Overall, 435 patients met eligibility, of whom 112 (26%) experienced EP-AKI during index hospitalization (90 [21%] stage 1, 17 [4%] stage 2, and 5 [1%] stage 3). EP-AKI was associated with a longer mean operative time (6.8 vs. 6.1 hours; P < 0.001), higher mean length of hospital stay (6.3 vs. 5.6; P = 0.02), 30-day complication rate (71% vs. 51%; P < 0.001), 90-day complication rate (81% vs. 69%; P = 0.01) and 90-day readmission rate (37% vs. 33%; P = 0.04). The rate of complications increased at higher stages of AKI. On multivariable analysis, perioperative blood transfusion (OR: 1.84, P = 0.02) and continent diversion (OR: 3.29, P < 0.001) were independent predictors of EP-AKI.
A quarter of cystectomy patients experience acute kidney injury during index hospitalization, which is associated with higher length of stay, postoperative complication, and readmission rates. Perioperative blood transfusion and continent diversion are independent predictors of such injury.
评估根治性膀胱切除术患者住院期间早期术后急性肾损伤(EP-AKI)的发生率和预测因素,及其与术后结局的关系。
回顾了 2012 年至 2020 年间在本中心接受根治性膀胱切除术的所有膀胱癌患者。采用急性肾损伤网络标准评估住院期间 EP-AKI。检查 EP-AKI 与人口统计学、临床病理特征和围手术期结局(包括住院时间、并发症发生率和再入院率)之间的关系。进行逻辑回归分析评估 EP-AKI 的预测因素。

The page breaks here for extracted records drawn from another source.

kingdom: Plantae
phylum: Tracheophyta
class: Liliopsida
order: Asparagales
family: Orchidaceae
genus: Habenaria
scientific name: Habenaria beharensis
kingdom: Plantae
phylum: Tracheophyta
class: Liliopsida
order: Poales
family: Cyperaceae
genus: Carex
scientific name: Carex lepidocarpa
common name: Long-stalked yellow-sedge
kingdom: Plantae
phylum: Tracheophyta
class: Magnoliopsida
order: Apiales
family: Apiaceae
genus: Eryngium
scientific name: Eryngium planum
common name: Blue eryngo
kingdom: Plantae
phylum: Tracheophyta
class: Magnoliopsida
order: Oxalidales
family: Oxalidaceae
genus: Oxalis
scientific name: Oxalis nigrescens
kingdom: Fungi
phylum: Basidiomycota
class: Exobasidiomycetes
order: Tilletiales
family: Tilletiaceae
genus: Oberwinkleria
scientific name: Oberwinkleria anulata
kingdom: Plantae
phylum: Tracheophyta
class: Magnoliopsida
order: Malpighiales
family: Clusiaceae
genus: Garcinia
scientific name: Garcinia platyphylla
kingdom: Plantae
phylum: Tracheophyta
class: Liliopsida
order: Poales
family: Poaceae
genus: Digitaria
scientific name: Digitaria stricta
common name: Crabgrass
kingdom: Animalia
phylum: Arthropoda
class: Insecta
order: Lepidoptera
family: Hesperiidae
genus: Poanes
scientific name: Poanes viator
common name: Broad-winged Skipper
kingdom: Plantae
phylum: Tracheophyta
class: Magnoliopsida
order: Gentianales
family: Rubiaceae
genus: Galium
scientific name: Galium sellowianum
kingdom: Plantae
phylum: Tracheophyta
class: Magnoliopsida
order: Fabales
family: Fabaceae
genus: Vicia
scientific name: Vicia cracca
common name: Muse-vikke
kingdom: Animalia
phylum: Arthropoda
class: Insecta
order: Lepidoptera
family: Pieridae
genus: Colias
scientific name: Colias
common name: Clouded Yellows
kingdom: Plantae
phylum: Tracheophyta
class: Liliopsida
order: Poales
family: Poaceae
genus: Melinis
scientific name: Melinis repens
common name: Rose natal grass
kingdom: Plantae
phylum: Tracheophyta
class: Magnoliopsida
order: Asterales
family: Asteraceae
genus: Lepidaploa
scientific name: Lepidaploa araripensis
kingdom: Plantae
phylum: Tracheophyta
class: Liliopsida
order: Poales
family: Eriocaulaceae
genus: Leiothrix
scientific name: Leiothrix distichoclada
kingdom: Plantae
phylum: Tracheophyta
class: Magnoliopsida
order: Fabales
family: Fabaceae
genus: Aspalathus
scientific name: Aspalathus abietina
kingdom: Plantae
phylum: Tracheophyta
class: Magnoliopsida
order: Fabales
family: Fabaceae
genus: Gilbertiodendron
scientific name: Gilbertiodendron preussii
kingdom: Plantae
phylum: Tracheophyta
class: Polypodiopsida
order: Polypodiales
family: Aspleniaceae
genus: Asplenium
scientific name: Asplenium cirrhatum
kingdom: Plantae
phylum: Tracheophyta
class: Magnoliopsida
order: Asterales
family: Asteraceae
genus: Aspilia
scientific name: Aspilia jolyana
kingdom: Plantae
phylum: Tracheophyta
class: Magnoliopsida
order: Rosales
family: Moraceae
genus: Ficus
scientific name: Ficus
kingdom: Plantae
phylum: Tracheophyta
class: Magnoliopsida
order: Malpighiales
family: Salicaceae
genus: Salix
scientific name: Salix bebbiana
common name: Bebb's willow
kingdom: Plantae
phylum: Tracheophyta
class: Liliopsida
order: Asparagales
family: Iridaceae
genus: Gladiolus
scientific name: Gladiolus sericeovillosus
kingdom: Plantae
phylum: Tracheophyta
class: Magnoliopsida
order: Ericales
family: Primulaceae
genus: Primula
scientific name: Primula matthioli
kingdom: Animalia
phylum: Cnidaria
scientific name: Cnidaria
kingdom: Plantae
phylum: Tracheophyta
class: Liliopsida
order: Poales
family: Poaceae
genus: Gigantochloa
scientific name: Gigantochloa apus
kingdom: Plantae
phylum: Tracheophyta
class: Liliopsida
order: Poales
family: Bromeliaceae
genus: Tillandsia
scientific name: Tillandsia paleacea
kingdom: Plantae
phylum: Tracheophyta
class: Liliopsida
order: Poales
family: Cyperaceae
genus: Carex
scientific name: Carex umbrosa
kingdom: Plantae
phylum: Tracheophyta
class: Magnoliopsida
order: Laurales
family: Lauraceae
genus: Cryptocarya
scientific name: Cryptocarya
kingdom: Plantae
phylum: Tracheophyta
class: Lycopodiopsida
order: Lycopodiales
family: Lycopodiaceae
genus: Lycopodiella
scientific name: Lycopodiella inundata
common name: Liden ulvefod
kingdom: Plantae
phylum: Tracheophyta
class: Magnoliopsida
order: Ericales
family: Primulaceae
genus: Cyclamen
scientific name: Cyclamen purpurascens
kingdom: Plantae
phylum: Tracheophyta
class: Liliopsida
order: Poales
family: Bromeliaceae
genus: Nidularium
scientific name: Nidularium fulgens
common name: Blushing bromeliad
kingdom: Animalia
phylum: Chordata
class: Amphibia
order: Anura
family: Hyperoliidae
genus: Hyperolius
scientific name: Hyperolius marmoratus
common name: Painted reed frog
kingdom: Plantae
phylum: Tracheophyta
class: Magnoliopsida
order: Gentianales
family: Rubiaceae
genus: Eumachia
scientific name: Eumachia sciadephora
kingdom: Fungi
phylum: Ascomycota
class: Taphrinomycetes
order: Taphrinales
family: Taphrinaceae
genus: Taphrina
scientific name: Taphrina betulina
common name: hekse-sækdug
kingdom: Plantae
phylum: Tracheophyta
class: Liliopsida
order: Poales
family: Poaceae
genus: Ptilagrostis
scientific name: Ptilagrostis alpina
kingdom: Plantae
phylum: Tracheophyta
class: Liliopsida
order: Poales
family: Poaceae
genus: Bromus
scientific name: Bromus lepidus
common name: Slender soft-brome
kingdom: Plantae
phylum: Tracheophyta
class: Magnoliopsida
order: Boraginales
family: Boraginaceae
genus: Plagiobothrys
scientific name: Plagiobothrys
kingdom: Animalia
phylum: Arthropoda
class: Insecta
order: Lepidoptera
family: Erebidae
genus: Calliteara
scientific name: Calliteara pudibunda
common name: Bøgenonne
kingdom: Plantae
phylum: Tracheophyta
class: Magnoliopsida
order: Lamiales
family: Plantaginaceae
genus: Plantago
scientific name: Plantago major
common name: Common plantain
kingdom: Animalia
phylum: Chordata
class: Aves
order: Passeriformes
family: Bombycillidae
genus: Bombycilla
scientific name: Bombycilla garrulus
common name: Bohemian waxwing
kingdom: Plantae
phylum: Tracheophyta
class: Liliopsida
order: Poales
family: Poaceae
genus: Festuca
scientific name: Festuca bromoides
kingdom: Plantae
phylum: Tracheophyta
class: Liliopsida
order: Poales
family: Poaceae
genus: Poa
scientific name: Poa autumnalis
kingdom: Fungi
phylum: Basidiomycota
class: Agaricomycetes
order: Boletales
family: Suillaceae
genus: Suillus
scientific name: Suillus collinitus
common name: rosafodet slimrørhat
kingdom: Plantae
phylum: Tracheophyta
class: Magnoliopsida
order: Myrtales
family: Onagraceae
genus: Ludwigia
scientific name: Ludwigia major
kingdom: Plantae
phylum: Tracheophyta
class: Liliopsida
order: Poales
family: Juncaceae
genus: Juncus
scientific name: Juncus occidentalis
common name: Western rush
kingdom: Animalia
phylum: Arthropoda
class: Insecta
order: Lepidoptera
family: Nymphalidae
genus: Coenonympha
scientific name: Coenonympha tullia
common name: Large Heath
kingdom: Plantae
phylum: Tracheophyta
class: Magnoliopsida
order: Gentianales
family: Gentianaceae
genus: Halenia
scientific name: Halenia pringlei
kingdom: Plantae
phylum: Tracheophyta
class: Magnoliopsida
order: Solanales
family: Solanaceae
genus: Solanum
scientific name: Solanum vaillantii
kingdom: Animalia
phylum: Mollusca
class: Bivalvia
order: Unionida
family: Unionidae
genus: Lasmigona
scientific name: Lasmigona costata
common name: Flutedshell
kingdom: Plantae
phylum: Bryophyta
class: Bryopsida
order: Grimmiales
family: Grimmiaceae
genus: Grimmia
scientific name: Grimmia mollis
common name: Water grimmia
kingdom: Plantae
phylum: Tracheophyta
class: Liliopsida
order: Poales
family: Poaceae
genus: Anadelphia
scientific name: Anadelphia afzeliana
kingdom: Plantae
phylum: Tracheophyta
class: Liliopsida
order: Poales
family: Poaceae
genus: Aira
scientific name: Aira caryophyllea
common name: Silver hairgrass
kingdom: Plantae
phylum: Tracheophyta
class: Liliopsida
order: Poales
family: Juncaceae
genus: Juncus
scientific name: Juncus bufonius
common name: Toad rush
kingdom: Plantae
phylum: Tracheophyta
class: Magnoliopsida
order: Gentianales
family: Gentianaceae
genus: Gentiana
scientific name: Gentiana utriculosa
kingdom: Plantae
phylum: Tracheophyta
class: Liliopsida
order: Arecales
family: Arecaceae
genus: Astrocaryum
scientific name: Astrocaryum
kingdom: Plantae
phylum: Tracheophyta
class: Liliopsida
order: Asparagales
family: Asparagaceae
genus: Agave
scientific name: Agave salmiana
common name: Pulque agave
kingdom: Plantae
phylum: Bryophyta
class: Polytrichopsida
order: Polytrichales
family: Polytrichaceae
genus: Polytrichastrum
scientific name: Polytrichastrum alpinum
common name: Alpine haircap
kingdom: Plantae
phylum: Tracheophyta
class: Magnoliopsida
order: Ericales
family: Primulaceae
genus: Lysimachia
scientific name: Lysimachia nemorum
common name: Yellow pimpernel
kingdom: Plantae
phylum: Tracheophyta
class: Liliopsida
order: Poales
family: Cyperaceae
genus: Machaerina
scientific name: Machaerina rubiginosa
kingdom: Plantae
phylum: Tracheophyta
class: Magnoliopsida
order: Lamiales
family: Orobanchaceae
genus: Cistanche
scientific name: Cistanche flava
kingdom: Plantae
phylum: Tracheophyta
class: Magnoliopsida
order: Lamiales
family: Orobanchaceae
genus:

共有 435 例患者符合入选标准,其中 112 例(26%)在住院期间发生 EP-AKI(90 例[21%]为 1 期,17 例[4%]为 2 期,5 例[1%]为 3 期)。EP-AKI 与平均手术时间较长(6.8 小时比 6.1 小时;P<0.001)、平均住院时间较长(6.3 天比 5.6 天;P=0.02)、30 天并发症发生率较高(71%比 51%;P<0.001)、90 天并发症发生率较高(81%比 69%;P=0.01)和 90 天再入院率较高(37%比 33%;P=0.04)相关。AKI 严重程度越高,并发症发生率越高。多变量分析显示,围手术期输血(OR:1.84,P=0.02)和 continent 分流术(OR:3.29,P<0.001)是 EP-AKI 的独立预测因素。
四分之一的膀胱切除术患者在住院期间发生急性肾损伤,这与住院时间延长、术后并发症和再入院率增加有关。围手术期输血和 continent 分流术是发生这种损伤的独立预测因素。